Now as his once-youthful staff and their partners age to upper bounds of their childbearing years, the President and his team have been faced in real time with the question of whether they can offer their employees more than the painful choice of either doing their job or seeing their newborn children. For Earnest, whose predecessor Robert Gibbs left the White House saying he wanted to spend more time with his son, it is all about scheduling. Earnest tries to set aside one weeknight when he can get home to put to sleep his 8-month-old boy. “I’m spending time at night working on my BlackBerry while my wife is cooking dinner,” Earnest says. “Walker has gone a couple of times now to get shots. Both times I’ve taken an hour and a half off in the afternoon to go to the appointment.”

Other small allowances have been made. The White House campus has nursing rooms, and the Navy mess hall has learned to be responsive to the new demands of pregnancy. “I’ve been really wanting cinnamon toast all the time lately, which isn’t on the menu, but they make it every morning,” explains Aniskoff, who is due in July. Chief of Staff Denis McDonough moved Monday, Wednesday and Friday evenings meetings to earlier in the day to give senior staffers more flexibility in their schedules.

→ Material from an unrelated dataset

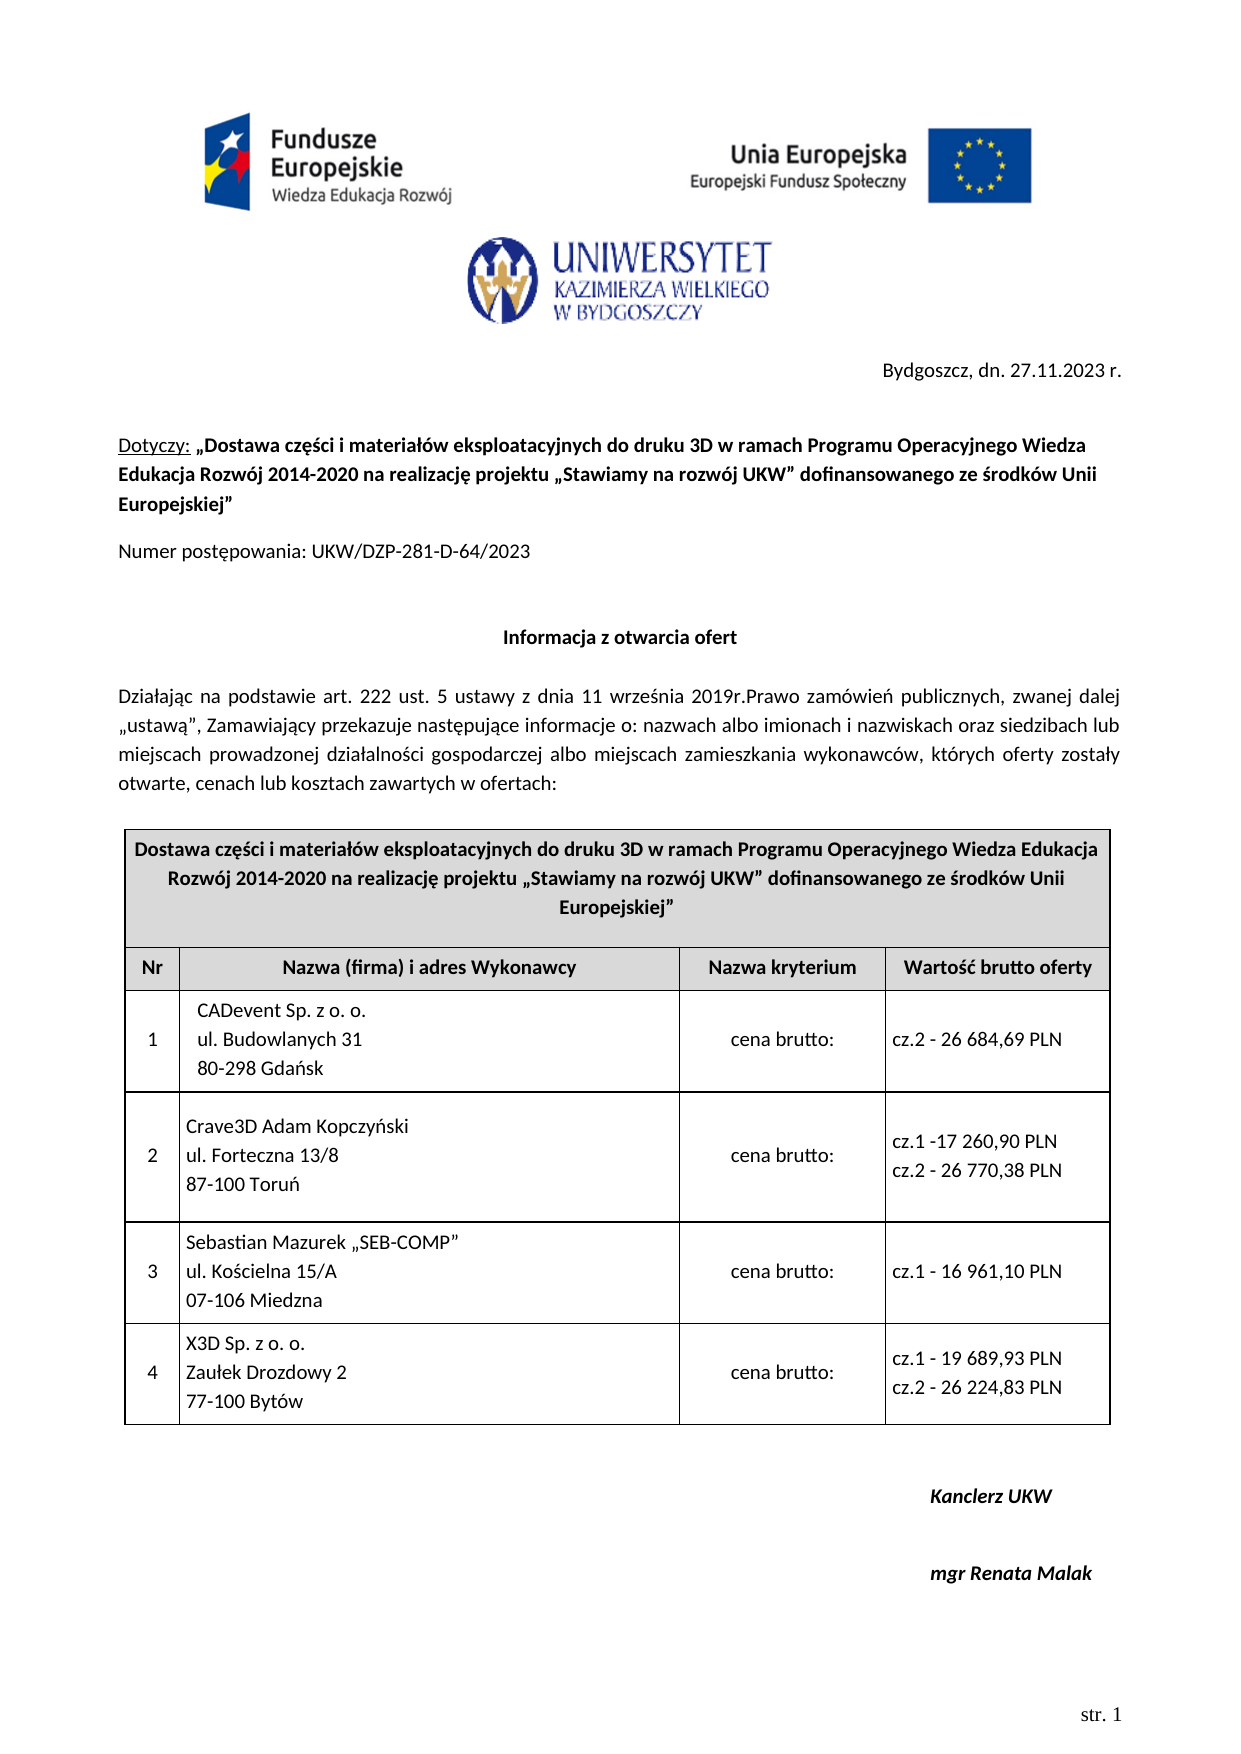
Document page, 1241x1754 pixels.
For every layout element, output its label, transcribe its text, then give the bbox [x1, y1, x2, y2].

The West Wing has also embraced the task of covering for their colleagues after birth. Just like Fallon, both Psaki and Aniskoff will get to take 12 weeks of paid leave after their births. When she was offered her new job earlier this year, Psaki warned the chief of staff that she had recently become pregnant, and worried that fact could hurt her chances. “He didn’t skip a beat,” Psaki recalls. “He said, ‘this is a family friendly White House.”

That’s a far cry from the environment Valerie Jarrett, one of the president’s closest advisers, remembers in the 1980s, when she gave birth to her daughter while working at a law firm. “I didn’t tell anyone I was pregnant until I was showing and then I tried to not ever talk about the fact I was pregnant,” Jarrett recalls. “Where as the women who are [in the White House] now, we talk about it all the time.”

Correction: The original version of this story misstated the timing of Earnest’s son’s birth. He was born several weeks after his father took the job as press secretary.